6. Comparative Properties Across SConvOp Variants

Operator Variant	Domain	Key Technical Features
MLIR SConvOp	Dense 2D tensors	Static slicing, tiling, packing; SIMD; up to 67% peak; microkernel lowering
SelectionConv SConvOp	Positional graphs, surfaces	Directionally partitioned edge aggregation; exact CNN weight reuse; O(
Sparse SConvOp	Point clouds, event streams	Ball-neighborhood, polynomial basis kernel, sparse-matrix batching, event-time extensions
Spherical Sifting SConvOp	$L^2(S^2)$ , harmonic space	Anisotropic convolution; outputs on sphere; harmonic diagonalization; O( $L^3$ ) scaling

The design space addressed by SConvOp encompasses both high-performance convolution macro-kernels for accelerated inference on CPU/GPU and algebraically-principled extensions to non-Euclidean and irregular data structures. This breadth demonstrates the flexibility of the "SConvOp" paradigm for both compiler-grade and modeling-theoretic advances.
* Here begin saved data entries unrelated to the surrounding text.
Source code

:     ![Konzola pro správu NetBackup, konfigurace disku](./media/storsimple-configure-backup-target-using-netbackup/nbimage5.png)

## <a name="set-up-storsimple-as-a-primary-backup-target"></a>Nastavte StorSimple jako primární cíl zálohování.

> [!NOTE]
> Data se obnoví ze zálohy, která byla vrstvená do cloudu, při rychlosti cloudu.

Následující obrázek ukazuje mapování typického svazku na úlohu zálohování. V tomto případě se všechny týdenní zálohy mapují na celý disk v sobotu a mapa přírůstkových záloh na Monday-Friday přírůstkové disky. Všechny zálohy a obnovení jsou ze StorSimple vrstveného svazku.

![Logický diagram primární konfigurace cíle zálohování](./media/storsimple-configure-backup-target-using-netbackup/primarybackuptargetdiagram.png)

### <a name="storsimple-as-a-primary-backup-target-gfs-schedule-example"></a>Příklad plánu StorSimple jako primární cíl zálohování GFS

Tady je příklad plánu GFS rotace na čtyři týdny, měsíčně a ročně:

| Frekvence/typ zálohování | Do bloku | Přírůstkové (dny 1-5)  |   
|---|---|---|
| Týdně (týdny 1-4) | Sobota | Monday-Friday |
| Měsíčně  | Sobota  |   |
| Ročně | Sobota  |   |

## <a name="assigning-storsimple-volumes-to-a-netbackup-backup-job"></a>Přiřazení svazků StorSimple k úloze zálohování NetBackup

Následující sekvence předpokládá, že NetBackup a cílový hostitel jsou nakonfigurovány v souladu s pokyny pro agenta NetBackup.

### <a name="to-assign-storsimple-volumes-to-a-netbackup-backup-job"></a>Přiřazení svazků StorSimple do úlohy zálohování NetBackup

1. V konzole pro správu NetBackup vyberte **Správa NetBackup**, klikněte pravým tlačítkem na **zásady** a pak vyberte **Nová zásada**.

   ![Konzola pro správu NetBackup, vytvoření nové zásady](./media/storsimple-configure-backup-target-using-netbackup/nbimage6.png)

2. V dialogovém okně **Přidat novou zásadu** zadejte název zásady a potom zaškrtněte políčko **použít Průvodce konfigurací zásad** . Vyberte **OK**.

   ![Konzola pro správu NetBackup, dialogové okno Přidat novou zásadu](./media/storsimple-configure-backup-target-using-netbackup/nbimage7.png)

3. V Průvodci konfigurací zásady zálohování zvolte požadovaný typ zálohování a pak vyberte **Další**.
7. Integration, Extensibility, and Future Directions

The MLIR-based SConvOp is implemented as a Transform-dialect extension that composes with existing MLIR Transform ops and supports integration with further compiler and accelerator targets (IREE, TVM, Torch-MLIR). All tiling and packing logic is encoded declaratively and is compatible with automated static analysis. Directions for extension include automatic epilogue absorption, deeper integration with vector/matrix IR dialects, and support for grouped and strided convolutions (Ferrari et al., 22 Nov 2025).

This suggests a widening adoption of statically scheduled, hardware-aware convolution lowering pipelines and the extension of convolutional operators to manifold, graph, and event domains. The SConvOp framework provides a unifying abstraction for these disparate requirements, encoding mathematical, algorithmic, and hardware-oriented principles in domain-appropriate forms.